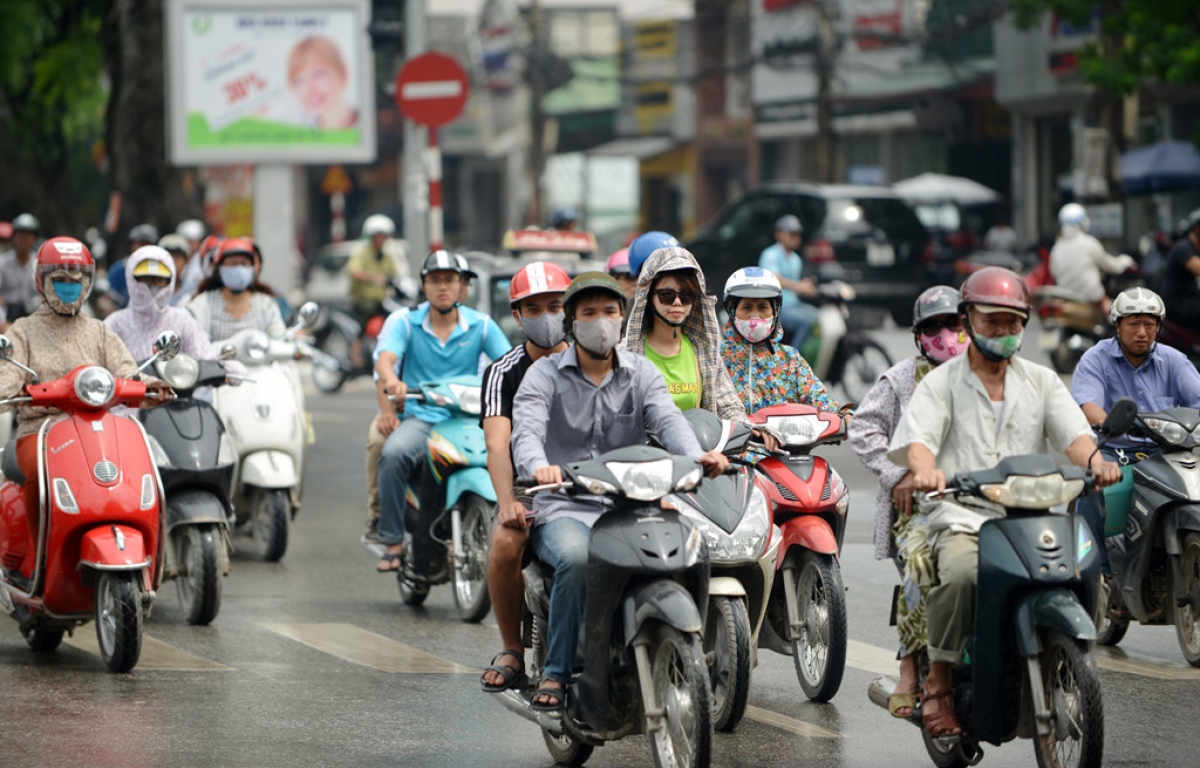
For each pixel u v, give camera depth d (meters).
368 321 62.34
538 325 19.09
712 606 20.27
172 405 26.84
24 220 48.44
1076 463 17.22
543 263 19.45
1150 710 21.33
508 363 19.25
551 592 17.80
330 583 30.27
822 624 21.92
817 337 51.19
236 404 32.09
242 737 19.70
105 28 66.88
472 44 181.38
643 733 17.95
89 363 24.34
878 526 19.28
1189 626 24.17
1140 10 65.62
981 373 17.62
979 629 16.83
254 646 24.92
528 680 19.00
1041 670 17.03
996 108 115.00
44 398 22.73
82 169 129.50
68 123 97.81
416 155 54.88
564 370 18.25
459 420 27.22
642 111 166.75
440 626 26.72
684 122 159.00
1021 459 16.62
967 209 101.94
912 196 98.75
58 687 22.17
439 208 49.84
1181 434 23.81
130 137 64.50
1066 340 58.03
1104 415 24.45
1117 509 24.50
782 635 22.66
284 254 65.69
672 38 161.38
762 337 23.33
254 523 33.53
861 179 122.38
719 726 20.08
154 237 45.03
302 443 32.78
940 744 17.94
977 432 17.55
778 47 127.19
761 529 20.22
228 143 63.69
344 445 48.72
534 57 148.25
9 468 23.73
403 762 18.78
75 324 24.45
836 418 22.42
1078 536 16.69
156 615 27.20
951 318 19.14
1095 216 69.38
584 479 16.80
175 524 25.92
::::::
> Work order: Nothing but the lines from the one with "330 583 30.27" through the final line of the records above should appear, each copied exactly.

> Written answer:
330 583 30.27
822 624 21.92
817 337 51.19
236 404 32.09
242 737 19.70
105 28 66.88
472 44 181.38
643 733 17.95
89 363 24.34
878 526 19.28
1189 626 24.17
1140 10 65.62
981 373 17.62
979 629 16.83
254 646 24.92
528 680 19.00
1041 670 17.03
996 108 115.00
44 398 22.73
82 169 129.50
68 123 97.81
416 155 54.88
564 370 18.25
459 420 27.22
642 111 166.75
440 626 26.72
684 122 159.00
1021 459 16.62
967 209 101.94
912 196 98.75
58 687 22.17
439 208 49.84
1181 434 23.81
130 137 64.50
1066 340 58.03
1104 415 24.45
1117 509 24.50
782 635 22.66
284 254 65.69
672 38 161.38
762 337 23.33
254 523 33.53
861 179 122.38
719 726 20.08
154 237 45.03
302 443 32.78
940 744 17.94
977 432 17.55
778 47 127.19
761 529 20.22
228 143 63.69
344 445 48.72
534 57 148.25
9 468 23.73
403 762 18.78
75 324 24.45
836 418 22.42
1078 536 16.69
156 615 27.20
951 318 19.14
1095 216 69.38
584 479 16.80
175 524 25.92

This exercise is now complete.